Interessengruppen fordern stärkeres staatliches Engagement für eine dezentrale Energiewende

2025-12-02
Umweltgruppen warnen davor, dass ein langsamer Ausbau intelligenter Stromzähler, schwache Regeln für die Energieverteilung und begrenzte Speicherkapazitäten die dezentrale Energiewende gefährden könnten.

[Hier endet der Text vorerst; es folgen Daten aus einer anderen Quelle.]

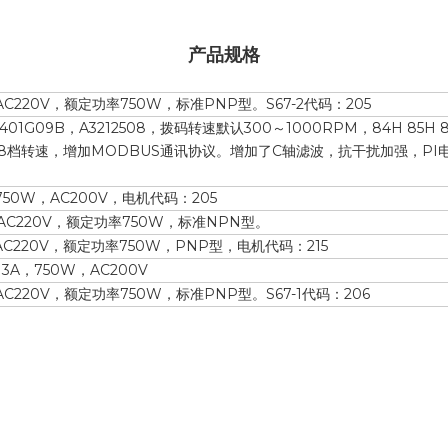
产品规格
，AC220V，额定功率750W，标准PNP型。S67-2代码：205
0401G09B，A3212508，拨码转速默认300～1000RPM，84H 
8档转速，增加MODBUS通讯协议。增加了C轴滤波，抗干扰加强，PI电流环
，750W，AC200V，电机代码：205
A，AC220V，额定功率750W，标准NPN型。
，AC220V，额定功率750W，PNP型，电机代码：215
13A，750W，AC200V
，AC220V，额定功率750W，标准PNP型。S67-1代码：206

Energie- und Umweltgruppen fordern die politischen Entscheidungsträger nachdrücklich auf, die dezentrale Energiewende zu stärken, indem sie den Ausbau intelligenter Stromzähler beschleunigen, die Regeln für die Energieverteilung verbessern und die Speicherung von Energie im kleinen Maßstab als Teil eines modernen politischen Rahmens für erneuerbare Energien unterstützen.

 

Forderung nach klarer Unterstützung dezentraler Energielösungen


Mehrere Organisationen, die sich für erneuerbare Energien und Bürgerbeteiligung einsetzen, fordern die Bundesregierung auf, sich entschiedener für eine dezentrale Energiewende einzusetzen. Zu ihren Hauptanliegen zählen der schleppende Ausbau intelligenter Stromzähler, unklare Regulierungsstrukturen für die Energieverteilung und die unzureichende Förderung von kleinen Energiespeichersystemen.

 

Einführung intelligenter Stromzähler hinkt hinterher


Vertreter von Umweltinitiativen betonen, dass der Einsatz intelligenter Stromzähler noch weit von einer flächendeckenden Versorgung entfernt ist. Angesichts der sehr niedrigen Installationsraten dürfte eine nahezu universelle Nutzung ohne Gegenmaßnahmen erst nach 2040 erfolgen. Zu den beitragenden Faktoren zählen langwierige Gerätezertifizierungsverfahren, unterschiedliche Vorgehensweisen bei Hunderten von Verteilnetzbetreibern und hohe Installationskosten.

 

Energieteilung steht vor Digitalisierungshürden


Befürworter der Energieteilung argumentieren, dass der aktuelle Regulierungsrahmen unzureichende finanzielle Anreize bietet und unter einer mangelhaften digitalen Integration leidet. Inkonsistente Datenformate zwischen Netzbetreibern, Erzeugern und Verbrauchern erschweren die Umsetzung und verlangsamen den Fortschritt hin zu einer breiteren Bürgerbeteiligung an dezentralen Systemen für erneuerbare Energien.

 

Stärkung der Rolle von Kleinspeichern


Akteure im Bereich der Kleinspeicher bemängeln, dass vereinfachte Registrierungsverfahren und variable Netzentgelte in der jüngsten Überarbeitung der Energiegesetzgebung nicht berücksichtigt wurden. Sie betonen, dass solche Maßnahmen Millionen von Haushalten ermöglichen würden, sich aktiver an der dezentralen Energiewende zu beteiligen und gleichzeitig zur Stabilisierung des Stromnetzes beizutragen.

 

Systemflexibilität freisetzen


Experten betonen, dass ein vollständig auf erneuerbaren Energien basierendes System die effektive Nutzung aller verfügbaren Flexibilität voraussetzt. Die Stärkung der regulatorischen Stellung von dezentralen Energiespeichern gilt als unerlässlich, um dieses Ziel zu erreichen. Die Vereinfachung bürgernaher Energielösungen ist ein wichtiger Schritt, um sicherzustellen, dass dezentrale Systeme für erneuerbare Energien weiter wachsen und nicht stagnieren.